At our hostel, everyone had their national pride on display somewhere. Aussie boxers, a South African flag hung above a bed, a Kiwi beach towel. At one point the few Americans congregated and realized we didn’t have much in the way of insignia.

We admitted we don’t usually bring Old Glory with us. And, looking around, we realized what we might be missing out on.

Reclaiming the Flag

The way I see it, travelers are citizens of the world – we shouldn’t bear the burdens of our government everywhere we go, especially if we travel to escape or to forget a stigma we did not choose for ourselves.

At the same time, if we are open-minded, considerate, adventurous, and passionate, isn’t it more important to carry the flag with us? After all, how else are we to change people’s opinions about our country; if we let the intolerant and the corrupt carry the flag alone?

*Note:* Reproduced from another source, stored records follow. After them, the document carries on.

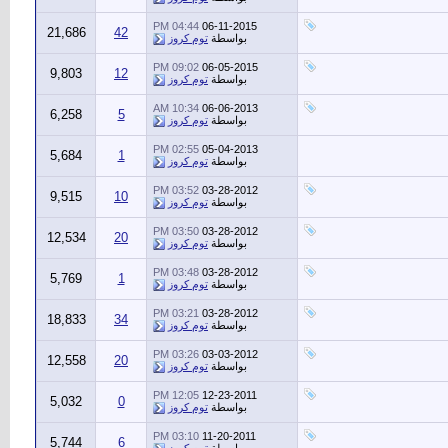
04:44 PM
06-11-2015
21,686
42
بواسطة
توم كروز
09:02 PM
06-05-2015
9,803
12
بواسطة
توم كروز
10:34 AM
06-06-2013
6,258
5
بواسطة
توم كروز
02:55 PM
05-04-2013
5,684
1
بواسطة
توم كروز
03:52 PM
03-28-2012
9,515
10
بواسطة
توم كروز
03:50 PM
03-28-2012
12,534
20
بواسطة
توم كروز
03:48 PM
03-28-2012
5,769
1
بواسطة
توم كروز
03:21 PM
03-28-2012
18,833
34
بواسطة
توم كروز
03:26 PM
03-03-2012
12,558
20
بواسطة
توم كروز
12:05 PM
12-23-2011
5,032
0
بواسطة
توم كروز
03:10 PM
11-20-2011
5,744
6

Sam, Tom, and Benji would be ashamed of those of us who play pretend when we don’t have to. Representing the U.S. in a positive light should be a welcomed civic duty.

Every traveler has the right to decide whether they want to blend in or say it loud and proud. Both choices come with a sacrifice. Bringing Old Glory with you when you travel can highly influence how you’re treated.

Yet whether you choose to put it on your keychain, your hat, or nowhere at all, you can’t change where you come from. You can only change whether or not you have a positive attitude about it – quietly or otherwise.

If we’re brave enough pack our national identity with us, we can start to change people’s discriminatory attitudes by setting a positive example.

Rescuing our most meaningful and remarkable icon… Benji Franklin would be proud.